Wonderful Work in the Woods

On the morning of Friday, June 10, a capable crew of Inman Park neighbors, together with some Trees Atlanta recruits, rallied in support of Springvale Park.

The goal was to remove invasive Japanese chaff flower and to thin out some of the saplings that are threatening to turn Springvale Park into a jungle.

Thanks go to Sandi and Kevin Curry, Karen Heim, Alan Hing, Nancy and Bob Morrison, Sam Prausnitz-Weinbaum, Cindy Weinbaum, Peipei Xiang, and Jim Abbot, as well as Trees Atlanta staffer Louie Lewis and his volunteers Myrtle Lewin, Jasen Johns, Grace, Nicole, and Christina.

Beech Update

A while back, I posted some photos of how my American beech (Fagus grandifolia) is getting along with recovery from the wound I inflicted upon it.

I had decided that there was risk of included bark developing between an already large branch and the trunk of my beech tree, so with considerable ambivalence, I removed the branch. That left a large wound on the tree, which I understood would result in some rot within the trunk, but then again, trees can be wonderfully adept at compartmentalizing decay.

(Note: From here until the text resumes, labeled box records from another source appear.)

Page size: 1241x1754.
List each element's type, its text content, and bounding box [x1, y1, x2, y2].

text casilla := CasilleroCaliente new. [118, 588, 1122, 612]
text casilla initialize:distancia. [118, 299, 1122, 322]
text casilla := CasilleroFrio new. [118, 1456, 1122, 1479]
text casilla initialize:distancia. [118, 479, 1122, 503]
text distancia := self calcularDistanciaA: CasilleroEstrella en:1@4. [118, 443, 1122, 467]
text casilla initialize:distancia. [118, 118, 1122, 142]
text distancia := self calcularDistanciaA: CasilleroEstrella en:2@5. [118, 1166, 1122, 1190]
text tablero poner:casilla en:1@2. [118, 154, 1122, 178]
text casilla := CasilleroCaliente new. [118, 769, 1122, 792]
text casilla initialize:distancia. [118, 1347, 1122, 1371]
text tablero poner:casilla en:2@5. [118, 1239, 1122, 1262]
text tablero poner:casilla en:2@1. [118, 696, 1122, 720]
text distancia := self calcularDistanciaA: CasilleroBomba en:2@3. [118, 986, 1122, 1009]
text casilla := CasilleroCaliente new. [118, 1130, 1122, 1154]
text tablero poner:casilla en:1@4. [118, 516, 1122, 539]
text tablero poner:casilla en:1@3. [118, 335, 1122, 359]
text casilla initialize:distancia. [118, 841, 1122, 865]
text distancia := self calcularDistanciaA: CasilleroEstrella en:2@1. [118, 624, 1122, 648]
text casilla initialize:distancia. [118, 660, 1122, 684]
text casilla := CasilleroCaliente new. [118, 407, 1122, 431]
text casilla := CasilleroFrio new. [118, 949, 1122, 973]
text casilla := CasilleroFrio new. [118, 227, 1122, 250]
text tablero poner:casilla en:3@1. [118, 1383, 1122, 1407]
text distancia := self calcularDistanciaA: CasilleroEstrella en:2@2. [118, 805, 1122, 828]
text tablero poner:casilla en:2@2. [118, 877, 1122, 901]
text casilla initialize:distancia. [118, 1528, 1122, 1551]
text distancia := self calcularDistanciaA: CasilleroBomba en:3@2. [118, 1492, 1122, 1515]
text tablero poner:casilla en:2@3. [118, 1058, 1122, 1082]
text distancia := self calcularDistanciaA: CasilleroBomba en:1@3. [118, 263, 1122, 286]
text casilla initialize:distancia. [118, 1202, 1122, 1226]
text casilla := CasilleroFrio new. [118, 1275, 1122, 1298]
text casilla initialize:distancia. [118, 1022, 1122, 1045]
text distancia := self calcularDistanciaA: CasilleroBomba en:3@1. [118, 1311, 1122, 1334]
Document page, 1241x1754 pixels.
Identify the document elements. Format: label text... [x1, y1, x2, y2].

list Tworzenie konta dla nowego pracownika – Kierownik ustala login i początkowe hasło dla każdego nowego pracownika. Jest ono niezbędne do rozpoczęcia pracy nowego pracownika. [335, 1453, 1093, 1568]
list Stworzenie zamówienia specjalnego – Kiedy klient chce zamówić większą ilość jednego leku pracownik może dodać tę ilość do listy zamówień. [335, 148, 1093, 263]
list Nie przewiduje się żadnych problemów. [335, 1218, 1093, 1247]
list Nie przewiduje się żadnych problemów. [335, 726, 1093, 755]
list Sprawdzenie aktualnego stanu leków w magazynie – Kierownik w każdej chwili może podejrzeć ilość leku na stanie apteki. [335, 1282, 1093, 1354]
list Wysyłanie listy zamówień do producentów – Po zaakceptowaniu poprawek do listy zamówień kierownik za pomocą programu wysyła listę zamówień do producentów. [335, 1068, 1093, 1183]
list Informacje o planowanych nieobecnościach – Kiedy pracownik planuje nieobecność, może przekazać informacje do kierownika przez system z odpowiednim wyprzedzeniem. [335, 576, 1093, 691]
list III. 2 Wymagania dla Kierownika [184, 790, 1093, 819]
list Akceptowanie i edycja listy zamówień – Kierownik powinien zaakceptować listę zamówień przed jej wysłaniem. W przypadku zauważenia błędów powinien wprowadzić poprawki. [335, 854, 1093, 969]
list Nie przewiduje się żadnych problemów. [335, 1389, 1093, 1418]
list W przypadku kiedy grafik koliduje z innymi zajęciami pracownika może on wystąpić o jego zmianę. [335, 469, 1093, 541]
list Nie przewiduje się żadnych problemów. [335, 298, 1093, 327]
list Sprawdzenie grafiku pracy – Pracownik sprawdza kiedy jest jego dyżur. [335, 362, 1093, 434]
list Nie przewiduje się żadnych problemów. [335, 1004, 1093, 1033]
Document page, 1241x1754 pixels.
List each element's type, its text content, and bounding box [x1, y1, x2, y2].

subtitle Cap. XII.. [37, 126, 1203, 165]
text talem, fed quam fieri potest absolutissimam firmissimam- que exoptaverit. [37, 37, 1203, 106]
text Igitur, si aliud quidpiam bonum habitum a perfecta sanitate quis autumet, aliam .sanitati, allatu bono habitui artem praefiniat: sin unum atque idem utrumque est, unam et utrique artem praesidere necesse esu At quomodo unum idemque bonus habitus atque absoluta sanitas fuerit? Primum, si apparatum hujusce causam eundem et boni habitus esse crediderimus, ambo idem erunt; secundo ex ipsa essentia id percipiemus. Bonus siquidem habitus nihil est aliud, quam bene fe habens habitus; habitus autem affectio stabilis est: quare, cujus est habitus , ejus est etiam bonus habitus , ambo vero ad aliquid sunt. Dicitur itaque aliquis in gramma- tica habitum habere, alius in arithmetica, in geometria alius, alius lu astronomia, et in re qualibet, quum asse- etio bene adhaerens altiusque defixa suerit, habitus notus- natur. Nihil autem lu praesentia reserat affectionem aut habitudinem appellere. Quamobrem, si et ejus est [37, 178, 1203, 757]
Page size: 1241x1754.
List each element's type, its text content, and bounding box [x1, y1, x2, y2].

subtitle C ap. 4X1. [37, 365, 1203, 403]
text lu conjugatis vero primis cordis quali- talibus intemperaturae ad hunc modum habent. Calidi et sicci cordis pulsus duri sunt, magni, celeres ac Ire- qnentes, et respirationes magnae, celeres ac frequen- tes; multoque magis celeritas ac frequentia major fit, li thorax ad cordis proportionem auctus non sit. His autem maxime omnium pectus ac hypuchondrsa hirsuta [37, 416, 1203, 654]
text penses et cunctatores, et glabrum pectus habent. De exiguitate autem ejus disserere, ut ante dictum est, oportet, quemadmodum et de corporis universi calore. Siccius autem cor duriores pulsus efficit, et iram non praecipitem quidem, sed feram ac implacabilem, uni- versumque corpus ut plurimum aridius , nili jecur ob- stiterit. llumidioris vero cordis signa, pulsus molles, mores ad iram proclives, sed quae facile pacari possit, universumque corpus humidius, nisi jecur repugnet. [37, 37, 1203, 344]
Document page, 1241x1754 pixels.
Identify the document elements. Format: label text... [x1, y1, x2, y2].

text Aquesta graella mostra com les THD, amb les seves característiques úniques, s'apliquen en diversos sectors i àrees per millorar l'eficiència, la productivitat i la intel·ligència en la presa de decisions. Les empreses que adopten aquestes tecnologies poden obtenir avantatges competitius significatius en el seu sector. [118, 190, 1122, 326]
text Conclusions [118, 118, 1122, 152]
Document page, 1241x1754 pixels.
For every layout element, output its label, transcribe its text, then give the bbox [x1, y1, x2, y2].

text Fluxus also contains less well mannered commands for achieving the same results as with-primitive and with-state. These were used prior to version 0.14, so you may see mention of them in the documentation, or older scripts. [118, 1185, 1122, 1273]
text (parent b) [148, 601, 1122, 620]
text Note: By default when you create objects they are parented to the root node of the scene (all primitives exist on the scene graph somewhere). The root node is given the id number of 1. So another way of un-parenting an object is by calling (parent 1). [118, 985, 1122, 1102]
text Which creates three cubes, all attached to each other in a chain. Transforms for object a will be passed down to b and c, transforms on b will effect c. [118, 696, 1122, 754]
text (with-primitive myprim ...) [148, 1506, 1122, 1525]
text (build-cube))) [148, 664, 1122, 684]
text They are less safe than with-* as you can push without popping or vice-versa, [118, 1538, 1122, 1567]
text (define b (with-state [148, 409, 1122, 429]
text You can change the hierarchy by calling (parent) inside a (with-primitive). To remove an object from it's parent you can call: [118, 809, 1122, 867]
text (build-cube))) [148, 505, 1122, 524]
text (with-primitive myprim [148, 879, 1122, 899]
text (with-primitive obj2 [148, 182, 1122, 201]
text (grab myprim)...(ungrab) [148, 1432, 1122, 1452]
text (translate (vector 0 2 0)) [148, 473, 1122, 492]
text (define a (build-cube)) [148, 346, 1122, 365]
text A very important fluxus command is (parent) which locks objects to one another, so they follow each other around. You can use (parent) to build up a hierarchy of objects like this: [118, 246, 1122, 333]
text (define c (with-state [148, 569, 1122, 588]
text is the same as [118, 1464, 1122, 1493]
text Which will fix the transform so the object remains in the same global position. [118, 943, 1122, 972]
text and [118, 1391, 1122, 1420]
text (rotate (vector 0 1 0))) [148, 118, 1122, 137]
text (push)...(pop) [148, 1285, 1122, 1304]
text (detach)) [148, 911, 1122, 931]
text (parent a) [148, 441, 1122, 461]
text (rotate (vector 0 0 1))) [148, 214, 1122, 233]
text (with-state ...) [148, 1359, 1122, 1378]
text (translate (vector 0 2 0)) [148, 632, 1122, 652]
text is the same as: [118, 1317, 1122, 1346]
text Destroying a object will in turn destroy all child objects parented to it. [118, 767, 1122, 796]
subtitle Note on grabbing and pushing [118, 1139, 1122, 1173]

Here’s an illustration of the barrier zone that a tree can construct, via internal alterations in the chemistry of its cells, to wall off infection from otherwise healthy wood inside the tree:

Source: In Defense of Plants

What I have been watching on the exterior of my beech is the slow growth of what’s initially called callus tissue and later, as the callus becomes tougher and stronger, woundwood. The hope is that this continuing growth of woundwood will ultimately seal off the interior of the tree from further exposure to organisms that cause decay.

As you can see, the tree is making good progress. I’d tell you that I’m really proud of it, but then I don’t want to encourage any vanity in my beech. It’s already the queen of the backyard, and the red maples, tulip poplars, and pecans all know it.